Вернувшись с Тахи, набрали мы с ним, с Николаем, далеко за Межником, в распадке, по которому ручей Мало-Сосновый, выше просачиваясь из-под сопки, бежит стремительно в Бобровку, крупной, чуть не полметра в высоту и толщиной в палец, бело- и красноствольной черемши, насолили литров двадцать. Плотно набили её в разновеликие, какие в доме и в подсобке разыскали, стеклянные банки – так, как мама это раньше делала, – прежде водой кипячёной их старательно помыли, после на солнце обсушили, сверху в каждую по принесённому с Кеми в карманах камню, то и по два положили – принято так, хранится вроде лучше.
Для кого столько наготовили, не знаю. Николай её, черемшу, почти не ест, лишь чуть-чуть, для аппетита: желудок у него нежный – ей, острой, жгучей, как чеснок, противится. Его жена и дочери на дух такое славное деревенское кушанне не переносят. И я, хоть и люблю и ем черемшу в любом виде, в солёном или свежем, со сметаной и без сметаны, и с пельменями и в супе, не повезу же в Петербург её. С поезда ссадят. Из-за запаха. И как бы ты её, дикую родственницу чеснока, и в какую бы посуду ни упрятал, такой вокруг распространяется ядрёный дух, что иные, оскорблённые им, этим духом, дамочки чувствительные даже сознание теряют, как бывалые и привычные ко всему мужики – от нервнопаралитической «Черёмухи», к примеру.
Пусть в погребе стоит, думаю, долго не испортится. Приеду, мало ли, среди зимы, а тут припасы, да цалебные.
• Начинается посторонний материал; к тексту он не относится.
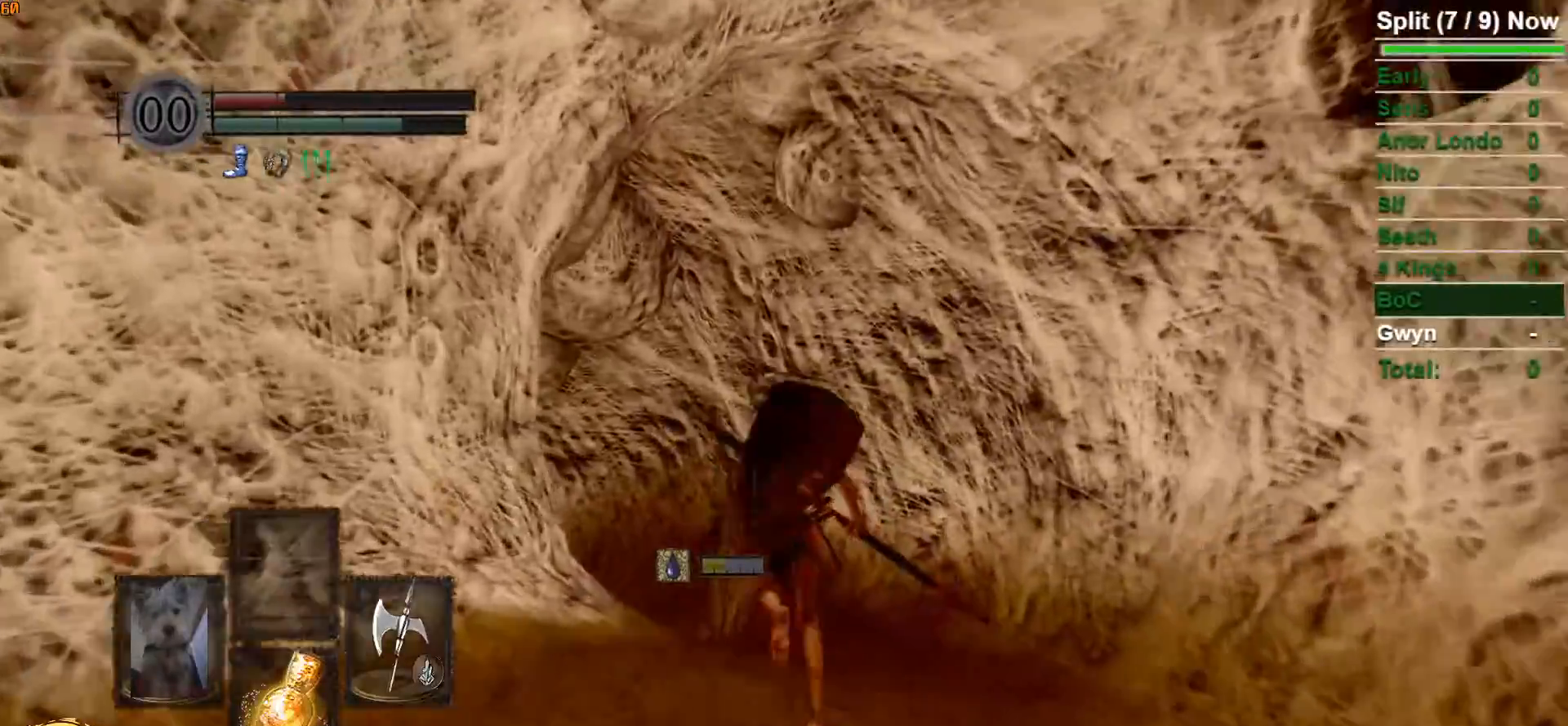
{"dt_ms": 500, "buttons": [], "left_stick": "up", "right_stick": "left", "button_events": []}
Тоже крестьянская замашка – открыл в себе её, черту эту, в спинном мозгу укоренённую, – радуюсь – жить-то, во всяком случае, мне не мешает. Я про запасливость.
Начали вчера огребать картошку. Долго собирались. Дальше откладывать уже преступно. Дня через три перерастёт, и не зайдёшь тогда на поле, тяпкой в ботве не размахнёшься. Тянется всё сейчас, как на дрожжах: лето короткое, так и былинка каждая торопится; ещё ж нет-нет и дождик благодатный, вспомощничек, спрыснет – за ночь после него заметно всё взрослеет.
Мучение: пахарь вывернул местами глину, ссохлась та пластами и комьями, ничем их не расколотишь, и наросло на ней много, как никогда, осоту. Чуть не неделю я до этого пропалывал, ладони до сих пор чешутся. Не так-то просто его выдернуть. Позже ещё придётся с ним повоевать, когда проклюнутся оборванные корни. Вот уж живучий, так живучий. Как кошка.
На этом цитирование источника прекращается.